One Year Later: Making space to lament

3 MIN READ

By Pastor Chet Jechura

It has been one year since the COVID-19 pandemic began its sweep across the United States. Now, more than 500,000 Americans have lost their lives, leaving millions of families, friends, and colleagues throughout the country and around the world with a gaping hole of loss that will never be filled.

It is important we set aside time and space to lament the many losses imposed by the pandemic over the past year.

More than 1,000 Americans continue to die daily from COVID-19. For these families, the increased distribution of vaccines is bittersweet news. We grieve these lives now lost and the lives that will be lost in the time to come and pray for vaccine distribution to hasten in an equitable way so more lives can be saved, anxieties can be eased, and disparities can be eliminated.

In this past year, many have made significant sacrifices to keep themselves and their loved ones healthy and safe. We affirm these sacrifices made and name that we are still in this together.

For those essential workers—especially medical professionals; teachers; and others on the front lines working in grocery stores, repair shops, public transportation, and other retail spaces—we honor the fortitude it takes to be in the public every single day to ensure essential services continue for those whose survival and well-being depend on them, often while not earning a living wage.

For our neighbors around the world who face uncertainty as to when they will receive effective vaccines, we commit to advocating for a globally equitable distribution of the vaccine, no matter the resources required or financial cost. In our collective striving to end hunger and poverty, the sacred dignity of human life, racial equity, and our global interconnectedness must always be centered, with a focus on those that are disproportionately impacted by the pandemics of COVID-19 and racism.

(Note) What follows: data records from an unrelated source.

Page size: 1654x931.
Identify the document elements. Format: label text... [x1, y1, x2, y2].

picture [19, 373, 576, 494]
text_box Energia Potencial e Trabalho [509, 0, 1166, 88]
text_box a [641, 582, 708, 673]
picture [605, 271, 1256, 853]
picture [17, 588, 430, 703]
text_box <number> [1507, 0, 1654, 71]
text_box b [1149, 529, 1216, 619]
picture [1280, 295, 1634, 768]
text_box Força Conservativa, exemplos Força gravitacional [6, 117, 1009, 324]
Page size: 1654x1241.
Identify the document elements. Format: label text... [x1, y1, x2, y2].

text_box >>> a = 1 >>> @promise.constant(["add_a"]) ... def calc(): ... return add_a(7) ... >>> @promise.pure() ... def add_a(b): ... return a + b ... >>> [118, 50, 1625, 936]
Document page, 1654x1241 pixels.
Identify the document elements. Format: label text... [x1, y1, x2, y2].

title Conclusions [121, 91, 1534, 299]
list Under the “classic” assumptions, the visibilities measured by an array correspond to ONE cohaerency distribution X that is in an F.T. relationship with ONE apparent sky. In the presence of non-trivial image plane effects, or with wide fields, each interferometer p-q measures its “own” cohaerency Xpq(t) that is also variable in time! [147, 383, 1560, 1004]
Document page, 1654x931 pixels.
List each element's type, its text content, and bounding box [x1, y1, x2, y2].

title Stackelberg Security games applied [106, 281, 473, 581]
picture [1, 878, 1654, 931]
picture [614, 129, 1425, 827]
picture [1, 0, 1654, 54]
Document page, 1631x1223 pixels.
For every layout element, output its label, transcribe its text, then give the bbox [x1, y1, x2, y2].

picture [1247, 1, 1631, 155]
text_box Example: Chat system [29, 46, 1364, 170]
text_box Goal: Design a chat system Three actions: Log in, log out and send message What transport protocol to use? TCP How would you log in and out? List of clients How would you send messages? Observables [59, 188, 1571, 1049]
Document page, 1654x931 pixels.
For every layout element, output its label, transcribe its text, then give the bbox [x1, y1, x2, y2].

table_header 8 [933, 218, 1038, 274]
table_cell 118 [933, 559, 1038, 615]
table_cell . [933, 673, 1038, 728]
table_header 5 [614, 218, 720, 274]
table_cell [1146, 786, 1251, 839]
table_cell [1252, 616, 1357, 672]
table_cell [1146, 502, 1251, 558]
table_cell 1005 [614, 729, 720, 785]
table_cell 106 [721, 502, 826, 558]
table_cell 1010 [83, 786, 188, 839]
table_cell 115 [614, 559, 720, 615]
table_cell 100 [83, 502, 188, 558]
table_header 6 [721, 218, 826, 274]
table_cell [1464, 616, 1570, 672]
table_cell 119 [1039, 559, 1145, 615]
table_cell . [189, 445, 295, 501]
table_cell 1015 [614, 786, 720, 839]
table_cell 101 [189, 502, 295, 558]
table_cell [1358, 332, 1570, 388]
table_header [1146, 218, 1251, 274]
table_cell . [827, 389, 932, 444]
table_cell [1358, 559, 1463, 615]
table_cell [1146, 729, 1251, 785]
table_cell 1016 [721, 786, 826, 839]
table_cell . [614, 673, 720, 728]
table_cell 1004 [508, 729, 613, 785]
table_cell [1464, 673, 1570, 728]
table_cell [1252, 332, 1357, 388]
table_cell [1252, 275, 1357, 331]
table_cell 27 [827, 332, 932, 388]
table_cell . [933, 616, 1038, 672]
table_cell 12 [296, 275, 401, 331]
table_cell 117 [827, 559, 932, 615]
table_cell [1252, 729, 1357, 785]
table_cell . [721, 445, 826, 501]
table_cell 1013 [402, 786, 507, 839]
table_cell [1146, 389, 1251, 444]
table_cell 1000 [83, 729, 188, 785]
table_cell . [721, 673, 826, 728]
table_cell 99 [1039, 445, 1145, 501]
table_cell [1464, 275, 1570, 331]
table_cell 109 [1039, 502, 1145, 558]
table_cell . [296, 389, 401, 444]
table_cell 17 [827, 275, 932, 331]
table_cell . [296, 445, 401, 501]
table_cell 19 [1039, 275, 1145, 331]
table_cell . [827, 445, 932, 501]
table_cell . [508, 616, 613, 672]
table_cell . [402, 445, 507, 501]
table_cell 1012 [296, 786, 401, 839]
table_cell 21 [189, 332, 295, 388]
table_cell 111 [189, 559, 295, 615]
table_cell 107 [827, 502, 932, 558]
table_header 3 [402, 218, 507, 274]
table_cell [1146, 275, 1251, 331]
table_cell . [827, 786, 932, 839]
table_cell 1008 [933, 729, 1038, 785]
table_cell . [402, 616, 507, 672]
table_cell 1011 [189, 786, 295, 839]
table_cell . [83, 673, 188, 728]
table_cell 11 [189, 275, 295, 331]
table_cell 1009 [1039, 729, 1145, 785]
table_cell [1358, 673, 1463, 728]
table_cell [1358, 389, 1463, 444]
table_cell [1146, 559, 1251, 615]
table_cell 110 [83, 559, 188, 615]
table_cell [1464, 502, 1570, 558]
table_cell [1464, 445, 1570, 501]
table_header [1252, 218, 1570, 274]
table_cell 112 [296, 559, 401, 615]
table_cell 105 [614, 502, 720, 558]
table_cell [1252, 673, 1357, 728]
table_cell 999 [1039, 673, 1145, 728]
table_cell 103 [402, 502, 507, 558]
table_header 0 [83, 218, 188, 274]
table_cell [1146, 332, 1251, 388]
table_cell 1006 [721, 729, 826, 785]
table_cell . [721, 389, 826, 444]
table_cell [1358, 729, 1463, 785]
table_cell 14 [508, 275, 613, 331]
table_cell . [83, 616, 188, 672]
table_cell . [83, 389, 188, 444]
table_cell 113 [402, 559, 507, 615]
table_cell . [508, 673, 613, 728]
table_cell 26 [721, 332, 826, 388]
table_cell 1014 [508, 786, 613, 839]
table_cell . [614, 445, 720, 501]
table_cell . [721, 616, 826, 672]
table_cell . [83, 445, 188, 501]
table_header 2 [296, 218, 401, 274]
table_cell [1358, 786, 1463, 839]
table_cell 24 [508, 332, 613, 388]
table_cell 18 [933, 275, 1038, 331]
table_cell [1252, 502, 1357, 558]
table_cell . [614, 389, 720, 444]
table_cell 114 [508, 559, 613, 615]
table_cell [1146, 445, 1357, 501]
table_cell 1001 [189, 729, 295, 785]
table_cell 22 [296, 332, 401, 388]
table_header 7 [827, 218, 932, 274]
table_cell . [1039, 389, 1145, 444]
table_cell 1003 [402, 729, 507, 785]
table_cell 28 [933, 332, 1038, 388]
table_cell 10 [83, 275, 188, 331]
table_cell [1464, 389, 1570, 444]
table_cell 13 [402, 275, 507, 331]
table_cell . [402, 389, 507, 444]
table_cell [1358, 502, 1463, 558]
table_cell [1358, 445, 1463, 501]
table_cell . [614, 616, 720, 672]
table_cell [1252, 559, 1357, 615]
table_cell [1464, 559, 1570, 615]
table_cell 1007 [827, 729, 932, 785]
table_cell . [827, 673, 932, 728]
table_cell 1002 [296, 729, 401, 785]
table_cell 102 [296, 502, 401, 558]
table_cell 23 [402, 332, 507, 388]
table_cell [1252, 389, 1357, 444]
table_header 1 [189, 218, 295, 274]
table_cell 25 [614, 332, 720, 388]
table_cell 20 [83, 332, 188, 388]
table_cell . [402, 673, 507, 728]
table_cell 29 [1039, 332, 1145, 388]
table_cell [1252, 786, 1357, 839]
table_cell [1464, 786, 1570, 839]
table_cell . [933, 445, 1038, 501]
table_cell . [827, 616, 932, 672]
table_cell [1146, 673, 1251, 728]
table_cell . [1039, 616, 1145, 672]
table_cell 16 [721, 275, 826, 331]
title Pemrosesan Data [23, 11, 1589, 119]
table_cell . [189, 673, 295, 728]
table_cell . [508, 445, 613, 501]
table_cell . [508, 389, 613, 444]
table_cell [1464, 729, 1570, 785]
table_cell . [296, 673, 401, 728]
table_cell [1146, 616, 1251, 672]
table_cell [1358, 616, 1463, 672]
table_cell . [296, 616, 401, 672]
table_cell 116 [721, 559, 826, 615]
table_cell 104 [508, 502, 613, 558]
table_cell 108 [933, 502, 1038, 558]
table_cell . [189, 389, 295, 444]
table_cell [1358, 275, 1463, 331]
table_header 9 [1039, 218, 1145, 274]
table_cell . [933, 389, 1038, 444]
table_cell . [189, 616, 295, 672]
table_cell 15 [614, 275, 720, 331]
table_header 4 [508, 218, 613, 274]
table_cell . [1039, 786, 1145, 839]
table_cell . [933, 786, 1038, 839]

The journey of this past year has been long and full of loss at every turn. We go on the journey together, even as those among us have lost loved ones along the way. The weight can be difficult to carry, so we carry the weight for each other as well.

In recent days, these encouraging words from the gospel hymn are resounding in my spirit like a healing balm: “His eye is on the sparrow, and I know he watches me.” As we continue to journey through the season of Lent toward the cross, the old, old story imparted to us through Scripture reminds us that God is with us on the journey. And even as Christ cried out in agony through the pain and humiliation he suffered on the cross, we know by faith that God was at work to prepare a way for the miracle that was soon to come in the garden at the empty tomb.

God’s love is a miracle. And the good news is that saving, healing miracle is available to us all. So, as we mark one year of enduring a global pandemic and its many losses and sacrifices, may we prepare ourselves to be amazed by what God’s love is already at work doing, even as we set aside time and space to lament.

Pastor Chet Jechura is audience engagement manager at Bread for the World and a seminarian specializing in public theology at Wesley Theological Seminary in Washington, D.C.  He will soon be commissioned a provisional elder in The United Methodist Church.